**Work order**: Emit the entire listing verbatim.

**Task input**:
------------------------------------------------------------------------

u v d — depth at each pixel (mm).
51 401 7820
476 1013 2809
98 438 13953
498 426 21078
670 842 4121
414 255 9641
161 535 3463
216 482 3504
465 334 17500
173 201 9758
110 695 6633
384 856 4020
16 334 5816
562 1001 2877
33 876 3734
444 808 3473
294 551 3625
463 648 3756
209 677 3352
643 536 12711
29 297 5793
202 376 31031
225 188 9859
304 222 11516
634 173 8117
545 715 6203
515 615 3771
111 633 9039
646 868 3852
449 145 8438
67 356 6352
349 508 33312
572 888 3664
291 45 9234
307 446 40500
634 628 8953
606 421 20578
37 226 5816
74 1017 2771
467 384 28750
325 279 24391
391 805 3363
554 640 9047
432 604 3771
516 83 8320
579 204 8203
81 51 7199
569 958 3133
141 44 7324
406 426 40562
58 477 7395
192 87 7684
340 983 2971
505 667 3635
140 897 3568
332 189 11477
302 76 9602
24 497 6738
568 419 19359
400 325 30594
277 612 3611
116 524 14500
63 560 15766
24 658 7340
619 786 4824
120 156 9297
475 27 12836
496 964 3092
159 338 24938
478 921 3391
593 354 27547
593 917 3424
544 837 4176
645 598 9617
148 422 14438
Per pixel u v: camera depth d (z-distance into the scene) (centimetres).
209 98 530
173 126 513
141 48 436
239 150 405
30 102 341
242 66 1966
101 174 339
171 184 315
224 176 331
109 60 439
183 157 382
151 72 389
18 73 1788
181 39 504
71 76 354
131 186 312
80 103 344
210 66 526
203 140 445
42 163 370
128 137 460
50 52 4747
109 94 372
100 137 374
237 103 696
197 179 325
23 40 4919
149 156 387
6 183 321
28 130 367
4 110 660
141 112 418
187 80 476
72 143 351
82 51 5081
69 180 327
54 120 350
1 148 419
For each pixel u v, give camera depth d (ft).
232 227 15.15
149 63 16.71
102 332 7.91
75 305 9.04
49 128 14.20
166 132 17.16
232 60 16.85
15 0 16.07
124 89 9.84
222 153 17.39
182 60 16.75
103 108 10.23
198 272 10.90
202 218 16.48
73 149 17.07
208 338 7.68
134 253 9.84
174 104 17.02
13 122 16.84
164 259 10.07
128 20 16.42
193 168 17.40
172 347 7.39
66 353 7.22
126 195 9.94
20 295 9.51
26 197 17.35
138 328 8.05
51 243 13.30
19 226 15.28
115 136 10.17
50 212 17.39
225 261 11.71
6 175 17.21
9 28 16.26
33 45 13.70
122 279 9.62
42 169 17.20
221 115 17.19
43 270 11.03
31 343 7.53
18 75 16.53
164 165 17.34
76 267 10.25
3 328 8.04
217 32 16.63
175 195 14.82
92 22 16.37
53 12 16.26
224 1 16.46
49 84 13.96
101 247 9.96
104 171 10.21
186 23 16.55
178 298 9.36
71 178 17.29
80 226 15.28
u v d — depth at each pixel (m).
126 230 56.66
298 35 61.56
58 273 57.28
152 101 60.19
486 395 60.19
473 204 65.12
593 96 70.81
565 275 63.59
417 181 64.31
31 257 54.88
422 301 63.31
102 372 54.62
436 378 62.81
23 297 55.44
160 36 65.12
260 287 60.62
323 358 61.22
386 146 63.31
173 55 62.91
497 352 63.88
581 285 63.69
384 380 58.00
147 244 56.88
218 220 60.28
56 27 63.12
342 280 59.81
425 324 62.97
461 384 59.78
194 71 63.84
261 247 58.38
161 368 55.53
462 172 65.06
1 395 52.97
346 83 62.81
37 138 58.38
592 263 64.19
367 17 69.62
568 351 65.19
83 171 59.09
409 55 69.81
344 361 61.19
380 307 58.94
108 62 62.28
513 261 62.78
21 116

------------------------------------------------------------------------

**Result below**:
u v d — depth at each pixel (mm).
51 401 7820
476 1013 2809
98 438 13953
498 426 21078
670 842 4121
414 255 9641
161 535 3463
216 482 3504
465 334 17500
173 201 9758
110 695 6633
384 856 4020
16 334 5816
562 1001 2877
33 876 3734
444 808 3473
294 551 3625
463 648 3756
209 677 3352
643 536 12711
29 297 5793
202 376 31031
225 188 9859
304 222 11516
634 173 8117
545 715 6203
515 615 3771
111 633 9039
646 868 3852
449 145 8438
67 356 6352
349 508 33312
572 888 3664
291 45 9234
307 446 40500
634 628 8953
606 421 20578
37 226 5816
74 1017 2771
467 384 28750
325 279 24391
391 805 3363
554 640 9047
432 604 3771
516 83 8320
579 204 8203
81 51 7199
569 958 3133
141 44 7324
406 426 40562
58 477 7395
192 87 7684
340 983 2971
505 667 3635
140 897 3568
332 189 11477
302 76 9602
24 497 6738
568 419 19359
400 325 30594
277 612 3611
116 524 14500
63 560 15766
24 658 7340
619 786 4824
120 156 9297
475 27 12836
496 964 3092
159 338 24938
478 921 3391
593 354 27547
593 917 3424
544 837 4176
645 598 9617
148 422 14438
Per pixel u v: camera depth d (z-distance into the scene) (centimetres).
209 98 530
173 126 513
141 48 436
239 150 405
30 102 341
242 66 1966
101 174 339
171 184 315
224 176 331
109 60 439
183 157 382
151 72 389
18 73 1788
181 39 504
71 76 354
131 186 312
80 103 344
210 66 526
203 140 445
42 163 370
128 137 460
50 52 4747
109 94 372
100 137 374
237 103 696
197 179 325
23 40 4919
149 156 387
6 183 321
28 130 367
4 110 660
141 112 418
187 80 476
72 143 351
82 51 5081
69 180 327
54 120 350
1 148 419
For each pixel u v, give camera depth d (ft).
232 227 15.15
149 63 16.71
102 332 7.91
75 305 9.04
49 128 14.20
166 132 17.16
232 60 16.85
15 0 16.07
124 89 9.84
222 153 17.39
182 60 16.75
103 108 10.23
198 272 10.90
202 218 16.48
73 149 17.07
208 338 7.68
134 253 9.84
174 104 17.02
13 122 16.84
164 259 10.07
128 20 16.42
193 168 17.40
172 347 7.39
66 353 7.22
126 195 9.94
20 295 9.51
26 197 17.35
138 328 8.05
51 243 13.30
19 226 15.28
115 136 10.17
50 212 17.39
225 261 11.71
6 175 17.21
9 28 16.26
33 45 13.70
122 279 9.62
42 169 17.20
221 115 17.19
43 270 11.03
31 343 7.53
18 75 16.53
164 165 17.34
76 267 10.25
3 328 8.04
217 32 16.63
175 195 14.82
92 22 16.37
53 12 16.26
224 1 16.46
49 84 13.96
101 247 9.96
104 171 10.21
186 23 16.55
178 298 9.36
71 178 17.29
80 226 15.28
u v d — depth at each pixel (m).
126 230 56.66
298 35 61.56
58 273 57.28
152 101 60.19
486 395 60.19
473 204 65.12
593 96 70.81
565 275 63.59
417 181 64.31
31 257 54.88
422 301 63.31
102 372 54.62
436 378 62.81
23 297 55.44
160 36 65.12
260 287 60.62
323 358 61.22
386 146 63.31
173 55 62.91
497 352 63.88
581 285 63.69
384 380 58.00
147 244 56.88
218 220 60.28
56 27 63.12
342 280 59.81
425 324 62.97
461 384 59.78
194 71 63.84
261 247 58.38
161 368 55.53
462 172 65.06
1 395 52.97
346 83 62.81
37 138 58.38
592 263 64.19
367 17 69.62
568 351 65.19
83 171 59.09
409 55 69.81
344 361 61.19
380 307 58.94
108 62 62.28
513 261 62.78
21 116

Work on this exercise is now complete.